Efeito boomerang

Fragmento 172


De vez em quando, acontece que olhamos para alguém como se fosse a primeira vez.
 
Aquela pessoa... o que é que ela traz consigo agora, que nunca antes se mostrou?
 
Outras vezes, são os outros que nos olham como se fosse a primeira vez.
 
Pessoas que se cruzam, que trabalham connosco, mais ou menos anódinas, mais ou menos desconhecidas.
 
Discretamente, olham-nos como se nos quisessem arrancar com os olhos o que trazemos de não-dito e secreto na alma, o que nos transforma.
 
E nós conhecemos a subtileza e o fascínio de uma tal investigação, pelo número de vezes que nos dedicámos a ela.
 
Se os nossos olhos se tocam, os do outro rapidamente se desviam, como se tivessem sido apanhados numa tarefa interdita.
 
É um brilho na pele? Um toque no riso? Um humor no olhar? Um jeito nos cabelos?
 
É a maneira como o corpo se põe, se acomoda na cadeira, ou nos pés?
 
Que acontecimento secreto traz o corpo à flor da pele?
 
Uma nova paixão? Um novo encontro?
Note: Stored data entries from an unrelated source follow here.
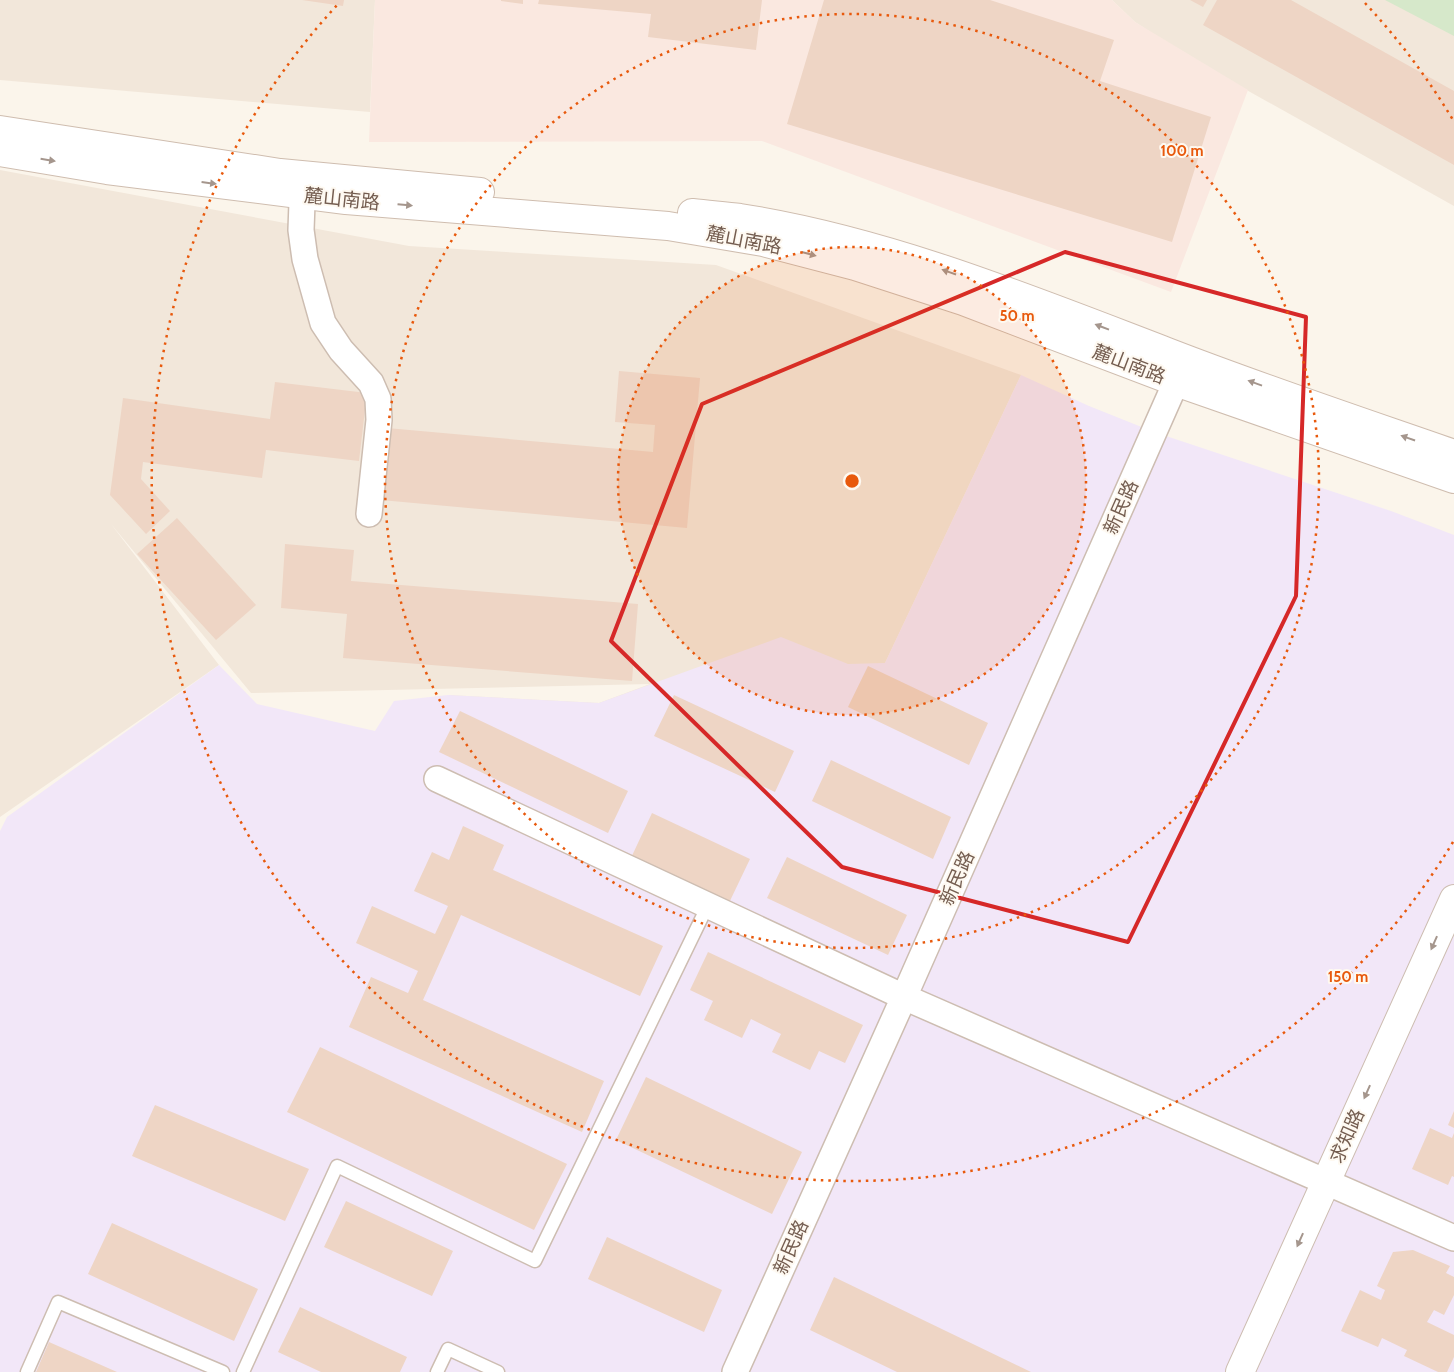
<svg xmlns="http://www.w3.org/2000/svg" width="1454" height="1372" font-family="Cabin,'Noto Sans SC',sans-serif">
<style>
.residential{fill:#f2e7da}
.commercial{fill:#fae8e0}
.education{fill:#f2e7f8}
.green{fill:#d6e8ca}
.building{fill:#eed5c5}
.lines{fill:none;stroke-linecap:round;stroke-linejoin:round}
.service-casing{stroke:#cdbdb1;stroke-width:15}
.minor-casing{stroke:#cdbdb1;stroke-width:28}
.tertiary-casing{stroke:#cdbdb1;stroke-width:30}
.secondary-casing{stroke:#cfbdaf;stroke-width:30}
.service{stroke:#fff;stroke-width:12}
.minor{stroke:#fff;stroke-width:25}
.tertiary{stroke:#fff;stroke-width:28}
.secondary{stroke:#fff;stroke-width:28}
.oneway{fill:#a5968d}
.marked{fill:none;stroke:#d62828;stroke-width:4;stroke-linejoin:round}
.ring{fill:none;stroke:#e8590c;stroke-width:2.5;stroke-dasharray:2.5 5}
.labels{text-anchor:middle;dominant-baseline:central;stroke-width:4;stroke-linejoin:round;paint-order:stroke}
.street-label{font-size:19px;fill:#745d50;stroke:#fef9f1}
.centre{fill:#e8590c;stroke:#fef9f1;stroke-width:2.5}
.ring-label{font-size:15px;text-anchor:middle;font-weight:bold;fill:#e8590c;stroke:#fef9f1;stroke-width:4;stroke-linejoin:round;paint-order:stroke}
</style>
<rect width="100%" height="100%" fill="#fbf5eb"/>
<path class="residential" d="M 0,0 L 375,0 L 370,112 L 0,80 Z
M 1112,0 L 1454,0 L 1454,206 L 1193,60 L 1135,22 Z
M 0,170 L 409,246 L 716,265 L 1021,375 L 885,663 L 799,1183 L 448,695 L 599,703 L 650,684 L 251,693 L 111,524 L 219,665 L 0,817 Z"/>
<path class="commercial" d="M 375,0 L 1112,0 L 1135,22 L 1248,90 L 1171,292 L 762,141 L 369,142 Z"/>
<path class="education" d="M 1021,375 L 1089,406 L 1154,432 L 1391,511 L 1454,535 L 1454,1372 L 0,1372 L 0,831 L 7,817 L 219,665 L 257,704 L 375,731 L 394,701 L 448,695 L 599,703 L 781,637 L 848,664 L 885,663 Z"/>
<path class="green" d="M 1385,0 L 1454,0 L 1454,36 Z"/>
<path class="building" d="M 302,0 L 344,0 L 343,6 Z
M 501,0 L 523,0 L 523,4 L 501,1 Z
M 539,0 L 762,0 L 756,50 L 648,37 L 651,14 L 538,4 Z
M 824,0 L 990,0 L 1114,40 L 1100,81 L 1211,117 L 1172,242 L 787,124 Z
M 1190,0 L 1207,0 L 1203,7 Z
M 1217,0 L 1291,0 L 1454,91 L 1454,165 L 1203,25 Z
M 619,371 L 700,378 L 687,528 L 381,500 L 387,428 L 653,452 L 655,425 L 615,422 Z
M 275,382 L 367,393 L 359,461 L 266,450 L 262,478 L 143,462 L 141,479 L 170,511 L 146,534 L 110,495 L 123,398 L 270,419 Z
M 177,518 L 256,605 L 216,640 L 137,554 Z
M 285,544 L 354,550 L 351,581 L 638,604 L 632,681 L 343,658 L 347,614 L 281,608 Z
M 868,666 L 988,723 L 969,765 L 848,707 Z
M 674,695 L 794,751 L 775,792 L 654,736 Z
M 460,711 L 628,791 L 608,833 L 439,752 Z
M 831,760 L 951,817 L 933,859 L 812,801 Z
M 652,813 L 750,859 L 728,905 L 630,860 Z
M 463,826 L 504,845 L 493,870 L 663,946 L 640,996 L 461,915 L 423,1000 L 604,1081 L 582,1132 L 349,1027 L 371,977 L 408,993 L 418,971 L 356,943 L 372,906 L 435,934 L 448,906 L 414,891 L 432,852 L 449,860 Z
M 787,857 L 907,915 L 888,955 L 767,898 Z
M 708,952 L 863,1025 L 845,1063 L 819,1051 L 810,1070 L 772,1052 L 781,1034 L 751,1019 L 742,1038 L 704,1020 L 713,1001 L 690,990 Z
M 320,1047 L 567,1164 L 534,1230 L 287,1112 Z
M 646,1077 L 802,1152 L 772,1214 L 616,1140 Z
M 155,1105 L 309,1169 L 285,1221 L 132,1156 Z
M 1454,1111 L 1454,1128 L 1448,1125 Z
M 1430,1128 L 1452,1138 L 1454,1133 L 1454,1177 L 1452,1176 L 1448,1185 L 1412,1169 Z
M 346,1201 L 453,1251 L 432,1296 L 324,1247 Z
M 112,1223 L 258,1289 L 234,1341 L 88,1274 Z
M 607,1237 L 722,1290 L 704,1332 L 588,1279 Z
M 1413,1250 L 1450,1266 L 1446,1273 L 1454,1277 L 1454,1295 L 1444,1315 L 1434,1310 L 1427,1322 L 1454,1335 L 1454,1357 L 1447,1372 L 1438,1372 L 1404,1356 L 1407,1350 L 1382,1338 L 1378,1347 L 1341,1331 L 1360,1290 L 1381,1300 L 1385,1290 L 1377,1286 L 1393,1252 Z
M 834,1277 L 1031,1372 L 897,1372 L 810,1330 Z
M 300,1307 L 407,1357 L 400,1372 L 321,1372 L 278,1352 Z
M 49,1342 L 117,1372 L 36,1372 Z"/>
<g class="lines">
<defs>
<path id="service" d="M 27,1372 L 58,1302 L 223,1372
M 243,1372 L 337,1166 L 535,1261 L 707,907
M 437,1372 L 448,1349 L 498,1372"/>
<path id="minor" d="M 303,175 L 301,230 L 305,259 L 323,323 L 341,350 L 371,383 L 378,399 L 379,420 L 369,514
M 437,779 L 904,997 L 1454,1238
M 735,1372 L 904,997 L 1176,382"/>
<path id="tertiary" d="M 1240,1372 L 1454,899"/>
<path id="secondary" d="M 0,130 L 280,173 L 480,192
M 0,152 L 107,170 L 346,200 L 668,226 L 763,242 L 855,266 L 963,301 L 1176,382 L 1454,479
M 692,213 C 708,215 724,216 740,218 C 888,241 1031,300 1170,353 C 1263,389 1359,421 1454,454"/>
</defs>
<use href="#service" class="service-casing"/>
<use href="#minor" class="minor-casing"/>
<use href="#tertiary" class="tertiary-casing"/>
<use href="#secondary" class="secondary-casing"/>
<use href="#service" class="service"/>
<use href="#minor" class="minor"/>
<use href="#tertiary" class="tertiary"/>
<use href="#secondary" class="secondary"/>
</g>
<defs><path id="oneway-solid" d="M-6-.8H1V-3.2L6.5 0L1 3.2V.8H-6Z" transform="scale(1.25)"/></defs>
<g class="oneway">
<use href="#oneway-solid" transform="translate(48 160) rotate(9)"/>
<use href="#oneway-solid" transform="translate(209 183) rotate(7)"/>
<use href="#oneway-solid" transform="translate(405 205) rotate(5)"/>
<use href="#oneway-solid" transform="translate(809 254) rotate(15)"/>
<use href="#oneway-solid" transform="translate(949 272) rotate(-161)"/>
<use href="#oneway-solid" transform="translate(1102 327) rotate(-159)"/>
<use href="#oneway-solid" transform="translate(1255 383) rotate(-160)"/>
<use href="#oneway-solid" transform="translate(1408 438) rotate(-161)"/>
<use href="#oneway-solid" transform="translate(1434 943) rotate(114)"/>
<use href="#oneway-solid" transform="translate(1367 1092) rotate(114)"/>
<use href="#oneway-solid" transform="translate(1300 1240) rotate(114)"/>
</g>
<path class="marked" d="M 1065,252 L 1306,317 L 1296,596 L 1128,942 L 842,867 L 611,641 L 702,404 Z"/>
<circle cx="852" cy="481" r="234" fill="#e8590c" fill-opacity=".12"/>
<g class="ring">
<circle cx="852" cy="481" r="234"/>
<circle cx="852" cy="481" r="467"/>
<path d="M1453 842A701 701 0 1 1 339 3M1365 3A701 701 0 0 1 1453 120"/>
</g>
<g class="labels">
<g class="street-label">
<text transform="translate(342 199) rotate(6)">麓山南路</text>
<text transform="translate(744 240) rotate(11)">麓山南路</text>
<text transform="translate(1129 364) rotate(21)">麓山南路</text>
<text transform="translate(1121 507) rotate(-66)">新民路</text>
<text transform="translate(957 878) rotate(-66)">新民路</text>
<text transform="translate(1347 1136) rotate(-66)">求知路</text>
<text transform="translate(791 1247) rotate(-66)">新民路</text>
</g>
</g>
<circle cx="852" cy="481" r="8" class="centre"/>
<g class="ring-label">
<text x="1182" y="156">100 m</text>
<text x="1017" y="321">50 m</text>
<text x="1348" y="982">150 m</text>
</g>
</svg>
Uma nova ideia? A alegria imensa e incontida que sempre acompanha o fim de um velho preconceito ou de um poema?
 
E quando damos conta que os outros nos olham assim, é curioso, damos por nós a pensar - «Mas o que é que me estará agora a acontecer?»
 
O desconhecido em nós salta-nos do corpo e é devolvido em cheio pelo olhar em espelho do outro.